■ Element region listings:

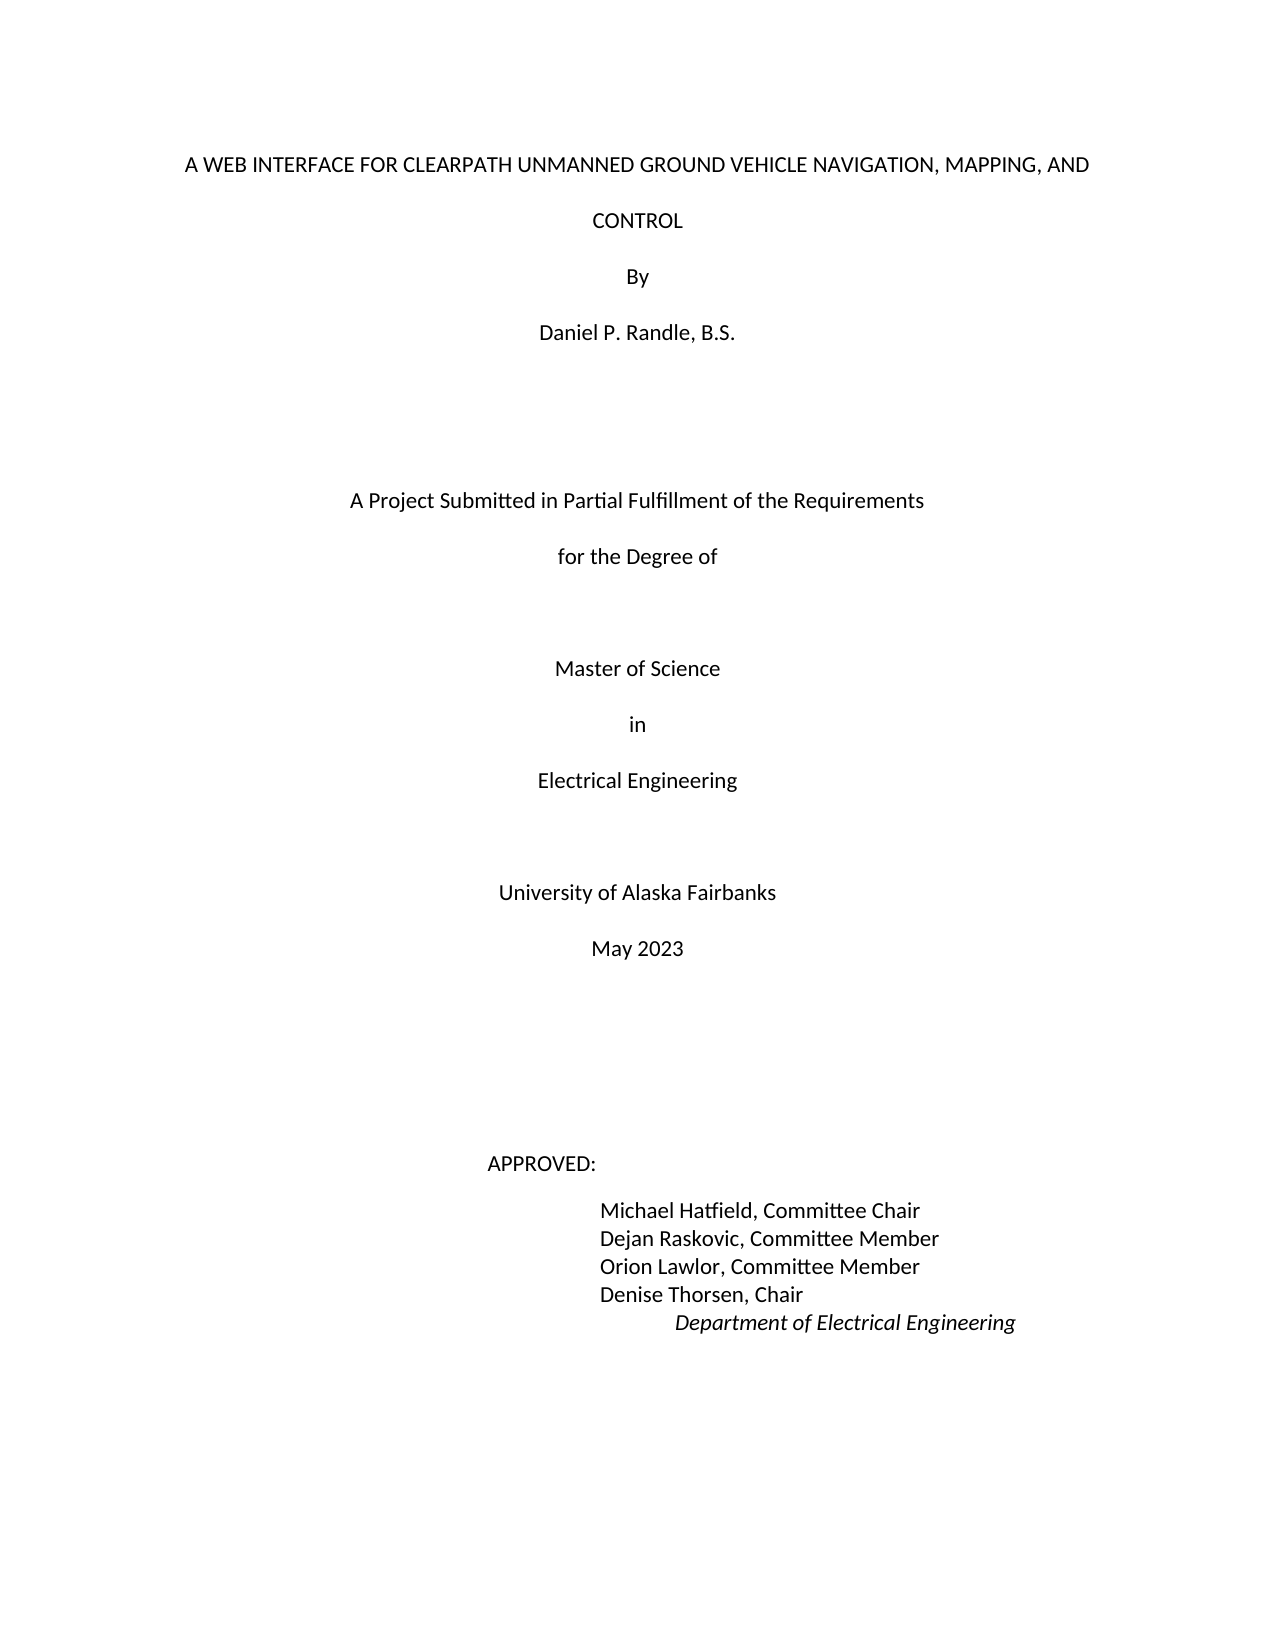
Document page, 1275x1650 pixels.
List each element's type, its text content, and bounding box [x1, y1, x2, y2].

text APPROVED: [150, 1149, 1125, 1178]
text University of Alaska Fairbanks [150, 878, 1125, 907]
text in [150, 710, 1125, 738]
text A Project Submitted in Partial Fulfillment of the Requirements [150, 486, 1125, 514]
text Dejan Raskovic, Committee Member [150, 1224, 1125, 1252]
text A WEB INTERFACE FOR CLEARPATH UNMANNED GROUND VEHICLE NAVIGATION, MAPPING, AND CONTROL [150, 150, 1125, 234]
text Denise Thorsen, Chair [525, 1281, 1125, 1308]
text Department of Electrical Engineering [525, 1308, 1125, 1337]
text May 2023 [150, 934, 1125, 963]
text Master of Science [150, 654, 1125, 682]
text Electrical Engineering [150, 766, 1125, 794]
text for the Degree of [150, 542, 1125, 570]
text Michael Hatfield, Committee Chair [150, 1196, 1125, 1224]
text Orion Lawlor, Committee Member [150, 1252, 1125, 1281]
text By [150, 262, 1125, 290]
text Daniel P. Randle, B.S. [150, 318, 1125, 346]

■ Task to complete:
Copy out every line of the material above word for word, leaving out the pictures.

■ Result for this task:
Document page, 1275x1650 pixels.
List each element's type, its text content, and bounding box [x1, y1, x2, y2].

text APPROVED: [150, 1149, 1125, 1178]
text University of Alaska Fairbanks [150, 878, 1125, 907]
text in [150, 710, 1125, 738]
text A Project Submitted in Partial Fulfillment of the Requirements [150, 486, 1125, 514]
text Dejan Raskovic, Committee Member [150, 1224, 1125, 1252]
text A WEB INTERFACE FOR CLEARPATH UNMANNED GROUND VEHICLE NAVIGATION, MAPPING, AND CONTROL [150, 150, 1125, 234]
text Denise Thorsen, Chair [525, 1281, 1125, 1308]
text Department of Electrical Engineering [525, 1308, 1125, 1337]
text May 2023 [150, 934, 1125, 963]
text Master of Science [150, 654, 1125, 682]
text Electrical Engineering [150, 766, 1125, 794]
text for the Degree of [150, 542, 1125, 570]
text Michael Hatfield, Committee Chair [150, 1196, 1125, 1224]
text Orion Lawlor, Committee Member [150, 1252, 1125, 1281]
text By [150, 262, 1125, 290]
text Daniel P. Randle, B.S. [150, 318, 1125, 346]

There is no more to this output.